The NerdUnit (from whom I had to get my memory in the store) helpfully asked if I wanted them to install it for me as it was a "pretty technical process". I politely told them (without even smirking) that I did system and desktop support and thought I could handle it. He grinned and asked if I was interested in joining them. Thanks, no. (I prefer a more corporate/enterprise working environment.) Nor was I very impressed with the hard security-software sell they were laying on the nice woman who was trying to get her pc checked into. She seemed to be resisting NerdUnit extra-service assimilation pretty well, though.
Note to self: Make up some GrandStreamDreams business cards to hand out...
Anyway. I got home just as Lavie and Alvis were leaving (Lavie doesn't like to be in the house for some reason when I am upgrading hardware components on the pc.) I've mellowed out considerably now that I have both her laptop AND Alvis's Linux box to use as backups in case something goes wrong.
Which it did; Expectedly.
I opened up the case, took it outside and blew the dust off (minimal this time).
I pulled out the two 256MB old memory RAM sticks and placed in the new 512MB sticks.
Removed the dial-up PCI modem card. Didn't seem needed at the time any longer. Might put an extra USB expansion PCI card in there eventually....
Modded the case (put a strip of tape across the open slot as I couldn't find the original steel blank plate and didn't want to impact the airflow in the tiny case with that big open slot in the back).
I pulled out the long and heavy CD-R/RW unit and dropped in the short and light new one.
Plugged it all back up and...no boot.
I had expected this. Really.
First thing was to swap the old memory back. Nope. Nada.

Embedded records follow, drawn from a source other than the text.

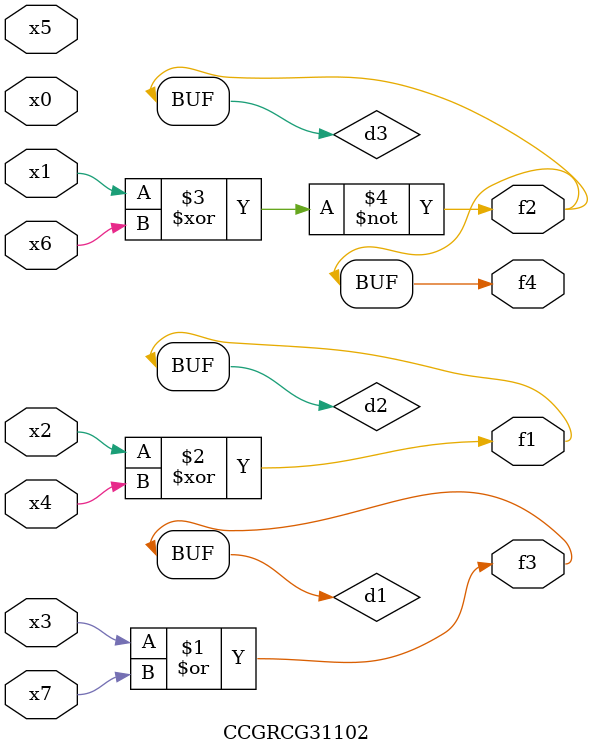
<source format=v>
module CCGRCG31102(
	input x0, x1, x2, x3, x4, x5, x6, x7,
	output f1, f2, f3, f4
);

	wire d1, d2, d3;

	or (d1, x3, x7);
	xor (d2, x2, x4);
	xnor (d3, x1, x6);
	assign f1 = d2;
	assign f2 = d3;
	assign f3 = d1;
	assign f4 = d3;
endmodule

</source>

Swapped the new sticks back in.
Then I yanked the power off the CDR (this Shuttle model only uses a 200W PSU). Maybe this new one took more juice.
No boot and no post.
Pulled all the system-board connectors and resnapped, just in case something was pulled loose.
No boot and no post.
I could see a friendly green LED light lit on the systemboard so I knew it was getting power.

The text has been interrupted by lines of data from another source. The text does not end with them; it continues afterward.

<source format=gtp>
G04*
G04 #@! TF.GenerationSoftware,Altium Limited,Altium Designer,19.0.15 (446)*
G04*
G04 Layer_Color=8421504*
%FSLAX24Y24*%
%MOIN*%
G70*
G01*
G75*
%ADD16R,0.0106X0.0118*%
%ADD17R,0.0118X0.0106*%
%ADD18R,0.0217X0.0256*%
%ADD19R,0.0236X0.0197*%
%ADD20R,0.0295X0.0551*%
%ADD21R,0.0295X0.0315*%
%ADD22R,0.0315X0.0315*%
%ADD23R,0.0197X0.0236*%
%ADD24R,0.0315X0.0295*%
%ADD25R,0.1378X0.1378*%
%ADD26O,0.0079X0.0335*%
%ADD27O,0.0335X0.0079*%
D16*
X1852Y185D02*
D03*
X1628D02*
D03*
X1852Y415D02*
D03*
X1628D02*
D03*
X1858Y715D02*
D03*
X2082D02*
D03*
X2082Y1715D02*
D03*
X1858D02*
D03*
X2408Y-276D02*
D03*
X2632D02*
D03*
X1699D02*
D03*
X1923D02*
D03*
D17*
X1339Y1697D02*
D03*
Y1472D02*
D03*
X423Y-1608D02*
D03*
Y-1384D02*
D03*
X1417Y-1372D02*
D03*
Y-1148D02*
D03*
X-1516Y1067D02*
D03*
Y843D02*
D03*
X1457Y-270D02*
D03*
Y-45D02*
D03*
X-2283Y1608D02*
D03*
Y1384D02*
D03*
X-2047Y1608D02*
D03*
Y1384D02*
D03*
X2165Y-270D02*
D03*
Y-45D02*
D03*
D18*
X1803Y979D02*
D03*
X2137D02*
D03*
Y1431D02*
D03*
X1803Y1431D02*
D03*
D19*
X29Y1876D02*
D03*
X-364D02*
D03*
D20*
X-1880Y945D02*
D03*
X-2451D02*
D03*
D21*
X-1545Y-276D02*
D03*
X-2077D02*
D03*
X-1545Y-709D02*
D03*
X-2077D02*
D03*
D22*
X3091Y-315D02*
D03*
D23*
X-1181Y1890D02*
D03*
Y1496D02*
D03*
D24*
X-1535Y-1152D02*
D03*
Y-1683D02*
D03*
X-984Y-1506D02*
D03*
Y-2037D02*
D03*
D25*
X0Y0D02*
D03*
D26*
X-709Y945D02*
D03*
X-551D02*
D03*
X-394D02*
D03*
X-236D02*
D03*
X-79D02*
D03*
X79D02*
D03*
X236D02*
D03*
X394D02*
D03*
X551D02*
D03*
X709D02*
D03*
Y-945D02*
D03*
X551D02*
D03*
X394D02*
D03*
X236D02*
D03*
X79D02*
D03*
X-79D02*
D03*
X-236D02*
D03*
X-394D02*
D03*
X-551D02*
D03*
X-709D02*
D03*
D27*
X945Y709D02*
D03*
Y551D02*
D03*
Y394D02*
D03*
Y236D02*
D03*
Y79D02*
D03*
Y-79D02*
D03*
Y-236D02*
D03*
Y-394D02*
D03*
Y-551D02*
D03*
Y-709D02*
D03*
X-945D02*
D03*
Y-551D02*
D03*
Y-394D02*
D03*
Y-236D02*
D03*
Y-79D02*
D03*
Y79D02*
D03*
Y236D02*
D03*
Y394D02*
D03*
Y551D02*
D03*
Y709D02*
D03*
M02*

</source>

Finally I just started mashing the powerbutton and after a minute--bam. It sprang to life and did a good boot.
Since I upgraded the RAM, CD-drive and yanked the pci-modem card, Windows XP required me to "re-activate" my copy. I did and it took with no problems.
I had to uninstall the old HP DLA (drive letter access) software and the old Nero version before I could install the new Nero and DLA software. Rebooted with no issues.
It is running fine. I can't say for certain that I am noticing any performance gains just yet. I work hard to keep the system apps and processes only to the bare essentials so it was pretty quick before. Probably when I move to more multi-window work will I begin to see a difference.
And why my ongoing issue with this Shuttle not always booting?
Only thing I can figure is that there is a leaky capacitor somewhere on the systemboard. I had to RMA my first Shuttle unit after a month because it never would end up posting/booting. I'm not an electronic component guy so I can't say for certain, but an "older" team-member in my group who is suggested that. That makes sense as to why sometimes when it acts up I can get it booting again my leaving the power button held in. It finally builds up enough charge to kick off.
Most days I don't have any issues, but sometimes I do.
Like I said...I've come to expect this behavior now and can cope.
I would replace the PSU but it is a special-slim model and I don't know if hanging a standard PSU unit outside the Shuttle's micro case would be that safe--or even if that is the problem.
Oh well. It's running fine now. Upgrades succeeded. Lavie can come back into the house with confidence.